Josep Font, creative director of Delpozo
Recently I’ve
read an article on a blog that was complaining about the excessive prizes of
certain private courses. The most interesting parts of the post were the tens
of comments, in which the readers create a sort of forum with tips about the
most unexpensive university and courses in Italy. This opens to a critical
argument. Yes, the major fashion schools have prohibitive costs for the mass,
becoming elitist in the economical selection of the students favoring the most
rich ones. Personally, I’m not agree with this policy. But there are some
considerations to do.

First of all these schools have a great reputation (and
this will help you searching an employment), are often in beautiful and
expensive locations and above all have important costs to maintain the high-level
quality. This doesn’t mean that more cheap schools, like public university or
not so famous private academies, are not qualitatively valid. On the contrary,
because they are trying to reach the fame of international big names, they
offer more than you can expect in terms of attention given to students,
benefits and also creative freedom.

A rare picture of Bunka Fashion College in Tokyo

However the costs for an under-graduate
course in a notorious school starts from 12-15 thousands Euro up to 25 (or more) for each
year, that increase if you are a foreign student. Less famous schools are
around 6-9 thousands Euro for year, while if you cannot deal with this costs,
there are the public universities with a wide range of prices depending by
zone. For example in Italy they are quite cheap but of high-quality (more or less
2-5 thousands Euro for year), while in Usa are more expensive (8-10 thousands
dollars).

Obviously in the total costs of your pathway you must
consider also the cost of art supplies for drawing, the fabrics to create your
collections and books for exams.
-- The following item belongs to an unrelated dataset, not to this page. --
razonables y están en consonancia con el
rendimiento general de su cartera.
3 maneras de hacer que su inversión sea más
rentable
As well as the financial budget to live
outside home.

Design studio detail (Photo and illustrations by Elisa Gibaldi)

Beyond all
the practical criteria seen until now, there’s something really crucial to
understand. Every school has its own style. To have an idea about it just take a look to the
graduate collections presented during the fashion weeks. That’s mean that some
schools are market-oriented and so the final projects of their students will be
smart, commercial, well calibrated following the target of potential customers,
maybe less creative but surely successful. Other graduate collections are
surprising and sometime excessive because the school try to encourage the free
vision of each student at the expense of practicality and commercial attractiveness.
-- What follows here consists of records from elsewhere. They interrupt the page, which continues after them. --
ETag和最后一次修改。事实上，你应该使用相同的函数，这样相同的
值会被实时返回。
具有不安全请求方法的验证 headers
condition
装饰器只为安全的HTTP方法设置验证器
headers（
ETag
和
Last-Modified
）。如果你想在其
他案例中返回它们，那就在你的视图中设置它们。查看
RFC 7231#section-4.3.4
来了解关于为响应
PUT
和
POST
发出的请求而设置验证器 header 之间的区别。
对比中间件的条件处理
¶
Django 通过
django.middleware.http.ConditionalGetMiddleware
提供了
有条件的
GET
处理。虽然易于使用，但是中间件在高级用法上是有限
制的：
New technologies are used by students of the most modern and up-to-date fashion
schools, while other will be more traditional and focused on artisanal
techniques. If you are transgressive and rebel, don’t expect that a tradition-oriented
school could be suitable for your needs and wishes, it’s more probable that
you’ll feel frustrated and unhappy.



In short, looking the graduate fashion shows
you can easily understand if the school’s style is compatible with your own taste
or not.
University of Westminster fashion show 2017



Hoping this guide was useful, I’ll wait you soon with next fashion stories!